Botgirl Questi said...

I guess people's experience of RL friendships varies widely, depending on one's psychological makeup, age, environment, etc. And then within any particular inner and outer environment, there are different levels of friendships. I guess my current question is what, if any aspects are unique, accentuated, minimized or completely inapplicable in virtual friendships.

Lalo Telling said...

...what, if any aspects are unique, accentuated, minimized or completely inapplicable in virtual friendships.

Unique and/or accentuated: Written communication skills. I include "virtual" friendships made in online venues other than SL, such as forums and social networks where a side conversation in "PM" might develop into an email correspondence. I choose my close friends, regardless of the medium through which I know them, on the basis of conversation.

Completely inapplicable: Non-verbal cues (body language, pheromones, etc.).

Surprisingly minimized: telepresence. I joke in-world about "long distance" IMs vs private talk with a friend while we're together... but I'm finding that I do not need av-to-av proximity in order to feel "in touch". Lovers, of course, are a different matter.

Vextra said...

When I read the name of this post I couldn't help being reminded of the insightful comment you made in a previous post that:

It seems to me that much of the debate about the validity of pseudonymous online relationships misses the boat by focusing on whether they are "real" rather than on whether they are "healthy."

I guess that's what really counts in any friendship...

Stacy Passell said...

Yep, you're asking the wrong questions. Of course they're "real", avatars are only puppets driven by people, numerous studies have shown this. Wanna know how real? 8))

http://sl2rllove.blogspot.com/

Thought the last comment y Vextra bwas a much, MUCH better question to ask.

Botgirl Questi said...

vextra: Hard to argue with myself. :) Thanks!

Ranodym: And it's hard to argue with your baby! Although I'm guessing that was through eventual physical contact and not a trust third party administering sperm from your pseudonymous mate, and the photo of the two of you together is not through Photoshop ;)

sororNishi said...

yep, just as real, I see my SL friends more often than my RL friends.
I have the email addresses of my closest friends, so there's no more "disappearing without trace" in either world.

Salvatore Otoro said...

I think the thing to remember now is that we have evolved friendships to a new phase. Before the internet, friendships normally were between people that knew each other and were in close proximity. After the internet arrived, you could classify friends as people you had met offline or online. Now with virtual worlds, it just gets hazier.

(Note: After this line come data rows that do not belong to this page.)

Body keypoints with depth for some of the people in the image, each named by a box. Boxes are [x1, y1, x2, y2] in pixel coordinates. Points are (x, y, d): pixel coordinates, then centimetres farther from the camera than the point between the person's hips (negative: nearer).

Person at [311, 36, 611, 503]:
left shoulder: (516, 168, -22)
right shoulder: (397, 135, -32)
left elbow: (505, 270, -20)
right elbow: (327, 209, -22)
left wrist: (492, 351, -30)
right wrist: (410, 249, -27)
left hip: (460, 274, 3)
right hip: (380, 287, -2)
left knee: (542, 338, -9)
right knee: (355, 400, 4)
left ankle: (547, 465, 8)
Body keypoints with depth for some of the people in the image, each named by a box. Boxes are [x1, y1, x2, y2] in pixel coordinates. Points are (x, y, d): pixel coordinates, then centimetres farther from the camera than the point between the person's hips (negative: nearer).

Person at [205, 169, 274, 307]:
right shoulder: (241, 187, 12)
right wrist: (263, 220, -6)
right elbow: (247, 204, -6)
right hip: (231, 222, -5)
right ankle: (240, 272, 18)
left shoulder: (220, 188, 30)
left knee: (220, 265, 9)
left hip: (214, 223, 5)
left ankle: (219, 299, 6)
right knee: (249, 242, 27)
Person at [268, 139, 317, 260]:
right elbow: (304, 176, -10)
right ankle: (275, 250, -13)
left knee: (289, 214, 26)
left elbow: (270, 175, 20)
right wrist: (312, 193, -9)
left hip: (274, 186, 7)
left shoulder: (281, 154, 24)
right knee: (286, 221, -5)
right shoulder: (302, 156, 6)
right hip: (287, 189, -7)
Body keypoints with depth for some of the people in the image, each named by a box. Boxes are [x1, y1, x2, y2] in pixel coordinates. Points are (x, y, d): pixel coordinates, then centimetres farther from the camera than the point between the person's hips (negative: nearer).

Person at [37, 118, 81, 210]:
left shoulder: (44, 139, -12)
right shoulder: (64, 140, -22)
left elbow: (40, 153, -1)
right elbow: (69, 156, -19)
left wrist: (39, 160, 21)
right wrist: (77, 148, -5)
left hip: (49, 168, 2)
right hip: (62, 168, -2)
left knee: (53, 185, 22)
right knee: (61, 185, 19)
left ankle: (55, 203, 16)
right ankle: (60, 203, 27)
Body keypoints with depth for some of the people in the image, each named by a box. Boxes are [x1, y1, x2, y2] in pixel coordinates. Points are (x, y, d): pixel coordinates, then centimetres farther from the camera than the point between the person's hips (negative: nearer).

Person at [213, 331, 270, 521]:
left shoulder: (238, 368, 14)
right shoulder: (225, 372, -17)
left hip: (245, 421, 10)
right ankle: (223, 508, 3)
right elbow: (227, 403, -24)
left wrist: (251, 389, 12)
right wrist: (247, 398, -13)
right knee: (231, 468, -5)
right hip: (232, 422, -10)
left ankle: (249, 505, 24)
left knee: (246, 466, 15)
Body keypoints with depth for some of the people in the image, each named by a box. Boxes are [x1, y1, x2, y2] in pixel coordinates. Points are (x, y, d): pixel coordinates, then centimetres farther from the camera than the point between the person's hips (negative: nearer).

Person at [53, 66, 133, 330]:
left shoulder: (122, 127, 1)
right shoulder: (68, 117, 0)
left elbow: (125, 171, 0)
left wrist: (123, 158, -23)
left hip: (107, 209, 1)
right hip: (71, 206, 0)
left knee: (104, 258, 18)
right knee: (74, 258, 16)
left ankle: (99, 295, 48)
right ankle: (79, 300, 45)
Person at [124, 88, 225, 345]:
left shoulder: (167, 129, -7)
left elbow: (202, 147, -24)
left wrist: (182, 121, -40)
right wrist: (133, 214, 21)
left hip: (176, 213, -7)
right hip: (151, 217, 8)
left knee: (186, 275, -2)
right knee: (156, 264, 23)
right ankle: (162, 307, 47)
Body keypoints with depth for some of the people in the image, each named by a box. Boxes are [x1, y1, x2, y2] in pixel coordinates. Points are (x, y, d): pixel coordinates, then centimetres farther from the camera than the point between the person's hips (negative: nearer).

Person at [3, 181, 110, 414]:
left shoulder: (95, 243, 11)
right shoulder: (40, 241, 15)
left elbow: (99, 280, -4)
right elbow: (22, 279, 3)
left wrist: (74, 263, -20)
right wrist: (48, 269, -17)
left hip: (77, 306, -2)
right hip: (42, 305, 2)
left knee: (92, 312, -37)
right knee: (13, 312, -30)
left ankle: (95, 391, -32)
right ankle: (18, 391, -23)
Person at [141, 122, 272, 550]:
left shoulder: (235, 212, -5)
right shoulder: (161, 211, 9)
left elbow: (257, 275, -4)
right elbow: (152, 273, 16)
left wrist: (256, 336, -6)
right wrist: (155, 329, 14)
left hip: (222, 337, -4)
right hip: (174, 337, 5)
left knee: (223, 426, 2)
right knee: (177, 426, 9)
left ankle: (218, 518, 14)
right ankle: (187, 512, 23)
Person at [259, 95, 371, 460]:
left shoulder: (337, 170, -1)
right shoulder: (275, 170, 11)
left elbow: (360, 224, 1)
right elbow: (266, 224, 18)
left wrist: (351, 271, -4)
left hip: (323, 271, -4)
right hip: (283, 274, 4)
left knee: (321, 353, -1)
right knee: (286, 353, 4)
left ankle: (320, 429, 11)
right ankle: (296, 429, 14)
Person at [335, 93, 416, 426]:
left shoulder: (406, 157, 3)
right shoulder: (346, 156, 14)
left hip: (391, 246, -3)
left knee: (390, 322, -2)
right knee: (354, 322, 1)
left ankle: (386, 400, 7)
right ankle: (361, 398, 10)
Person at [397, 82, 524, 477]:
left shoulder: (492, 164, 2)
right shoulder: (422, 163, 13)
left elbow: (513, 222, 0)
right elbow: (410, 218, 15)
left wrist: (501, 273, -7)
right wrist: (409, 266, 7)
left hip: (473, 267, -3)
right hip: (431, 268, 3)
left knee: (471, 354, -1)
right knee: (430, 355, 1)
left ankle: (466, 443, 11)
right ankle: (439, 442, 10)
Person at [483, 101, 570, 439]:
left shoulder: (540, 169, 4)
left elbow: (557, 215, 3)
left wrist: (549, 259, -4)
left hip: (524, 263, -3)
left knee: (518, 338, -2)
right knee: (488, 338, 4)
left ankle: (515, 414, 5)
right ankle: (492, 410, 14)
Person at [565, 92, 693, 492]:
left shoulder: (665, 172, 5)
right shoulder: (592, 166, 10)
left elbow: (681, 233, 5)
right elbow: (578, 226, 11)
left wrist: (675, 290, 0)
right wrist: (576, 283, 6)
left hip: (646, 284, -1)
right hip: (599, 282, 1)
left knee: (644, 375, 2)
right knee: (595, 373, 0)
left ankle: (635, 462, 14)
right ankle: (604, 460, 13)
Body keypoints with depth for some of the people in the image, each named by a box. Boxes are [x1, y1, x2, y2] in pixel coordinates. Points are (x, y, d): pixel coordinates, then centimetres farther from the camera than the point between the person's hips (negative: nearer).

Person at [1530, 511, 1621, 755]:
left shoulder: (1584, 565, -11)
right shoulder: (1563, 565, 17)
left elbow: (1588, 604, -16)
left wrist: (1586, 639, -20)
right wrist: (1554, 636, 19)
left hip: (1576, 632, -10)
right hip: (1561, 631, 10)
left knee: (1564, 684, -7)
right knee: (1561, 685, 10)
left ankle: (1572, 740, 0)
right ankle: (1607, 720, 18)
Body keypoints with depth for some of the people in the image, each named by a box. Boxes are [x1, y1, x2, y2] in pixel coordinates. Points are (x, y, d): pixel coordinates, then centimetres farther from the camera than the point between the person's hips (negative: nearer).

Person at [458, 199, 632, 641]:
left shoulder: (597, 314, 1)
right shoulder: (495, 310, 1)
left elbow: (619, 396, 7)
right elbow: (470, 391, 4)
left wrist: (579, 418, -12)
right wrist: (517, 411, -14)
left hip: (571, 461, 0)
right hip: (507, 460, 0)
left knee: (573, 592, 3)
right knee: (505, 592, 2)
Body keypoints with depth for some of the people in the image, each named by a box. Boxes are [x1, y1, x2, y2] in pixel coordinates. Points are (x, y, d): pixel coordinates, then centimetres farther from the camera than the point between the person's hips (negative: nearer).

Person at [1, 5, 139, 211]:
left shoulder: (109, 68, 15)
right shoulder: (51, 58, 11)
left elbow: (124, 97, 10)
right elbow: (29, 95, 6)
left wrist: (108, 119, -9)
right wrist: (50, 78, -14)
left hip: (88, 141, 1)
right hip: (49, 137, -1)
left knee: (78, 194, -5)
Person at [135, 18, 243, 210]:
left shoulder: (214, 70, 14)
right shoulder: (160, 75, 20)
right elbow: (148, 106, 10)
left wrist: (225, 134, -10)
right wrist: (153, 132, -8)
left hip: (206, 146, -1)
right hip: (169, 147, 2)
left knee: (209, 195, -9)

I for one believe that virtual friends are as real as physical friends. There are differences, though but I do consider them friends in all the senses. Granted, not everyone on my Second Life friends list is considered a friend and that would be the case for most. However, regardless of the distance or the fact that I don’t know what they look like in real life, there are certain individuals in Second Life that I consider friends in the true sense of the word.



We have to understand that times have changed and we have evolved as far as interpersonal relationships are concerned. In Japan, for example, studies have found that many children are using their cell phones to access social networking sites so to make friends without the normal human process of making friends that involves human contact. These changes are being reflected in societies where social networking sites are increasing in popularity. These sites are not only connecting old friends but starting new friendships and relationships.

eveline said...

Well, they certainly feel real. Does that make them really real? I think the basics don't change, regardless of the setting. A "virtual" friend who cares about my feelings... won't vanish on me.